DOCUMENT EXTRACT START

Ooopss, I pushed reply too quickly. Here's some others…my Bestest horse, Monster. He was bomb proof, and great for anyone on his back.


Here is my baby girl, Ava, enjoying blackberries, she misses the thorns


this is my view to the south. …


Here is another view. Maybe north, I don't remember.


----------



## Patty P (Feb 21, 2017)

By NY suburban sprawl standards, that looks like a farm or ranch! What beautiful animals!!! 
I will be visiting Astoria and Portland OR for the first time this June!


----------



## Oxalis (Feb 21, 2017)

Cowboy_Ken said:


> I kinda cleaned up my quote of yours to offer a better, more likely explanation of why your little buddy doesn't "seem" to care for soaking time. Although it's in their best interests, and for their best health, they can be VERY stubborn in their ways.
> All that exercise they get while trying to get out, is just plain good for them. It helps keep the internals working and often times provides a much needed workout. And it gives us keepers the added bonus of getting to examine their, "crap" for any obvious internal parasites that might pass unnoticed otherwise. Yay us, right?
> Trust me here. With regularity comes expectation and trust from your tortoise that it's not as bad as it may have first figured, and it will settle down with the regular soakings.

DOCUMENT EXTRACT END

_ACTIVITY_:
Please extend the forum thread above about pets and tortoise soaking, picking up after its last sentence.

DATASET SECTION START

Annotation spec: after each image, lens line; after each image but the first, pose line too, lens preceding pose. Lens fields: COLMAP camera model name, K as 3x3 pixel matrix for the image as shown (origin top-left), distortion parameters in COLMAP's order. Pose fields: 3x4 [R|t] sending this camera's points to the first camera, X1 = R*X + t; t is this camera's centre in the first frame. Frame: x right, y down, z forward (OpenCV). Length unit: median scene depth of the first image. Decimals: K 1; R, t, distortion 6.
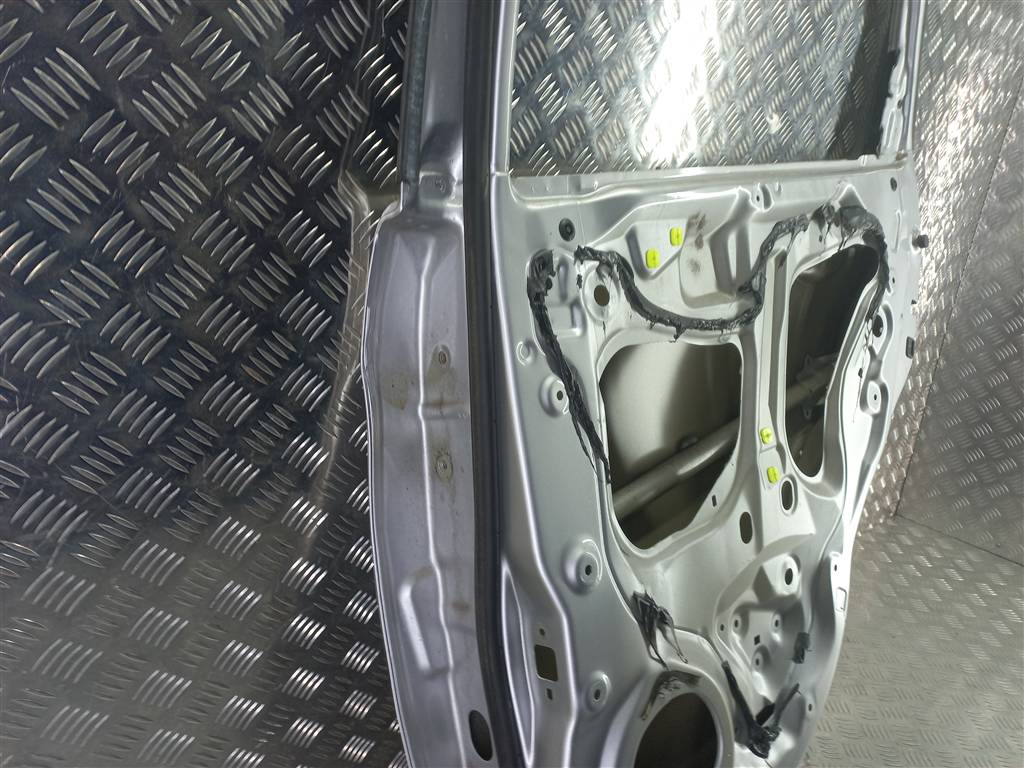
lens RADIAL K [[739.3, 0, 512.0], [0, 739.3, 384.0], [0, 0, 1]] dist [0.061407, -0.105064]
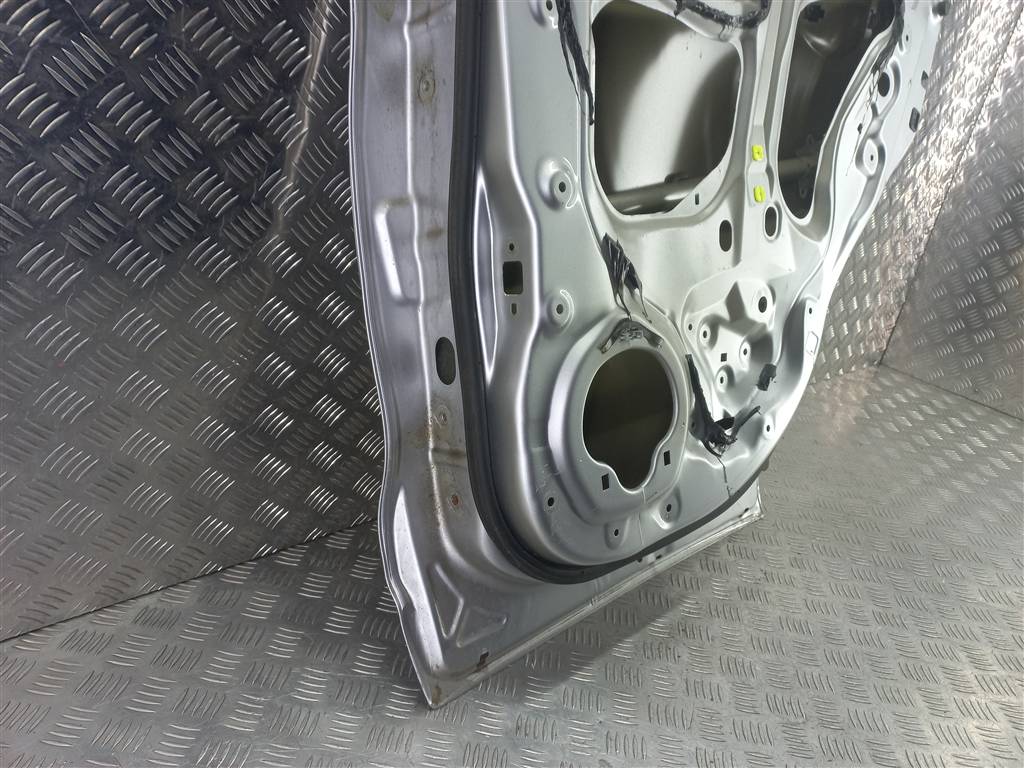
lens RADIAL K [[745.6, 0, 519.8], [0, 745.6, 384.9], [0, 0, 1]] dist [0.004562, -0.003801]
pose [[0.996756, 0.079865, 0.009942, 0.049797], [-0.080480, 0.989843, 0.117191, 0.351525], [-0.000482, -0.117611, 0.993060, -0.033777]]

DATASET SECTION END

_RESPONSE_:
> You might try following the bath/soak with a favorite treat to provide some positive reinforcement to the whole routine. Just make sure it's a HEALTHY treat for your tortoise.
> ...


That's a great point you make about him getting exercise, especially since Russians will apparently walk miles a day in the wild. I always worry that he's not walking enough in captivity, but I can only make his enclosure so big! The only thing I was really worried about with him thrashing around in the tub was that he was getting too stressed out. I assume reptiles can get stressed like many other animals, but I don't know how that would specifically affect a Russian. I have tried to give him a treat after a bath but it's never really seemed to work. I can keep it up though.  Three to six months is a long time to experiment, so I can see how the results are more likely to be positive. On the plus side, he does love to drag dirt into his water dish and poop in there. He must love having a personal maid!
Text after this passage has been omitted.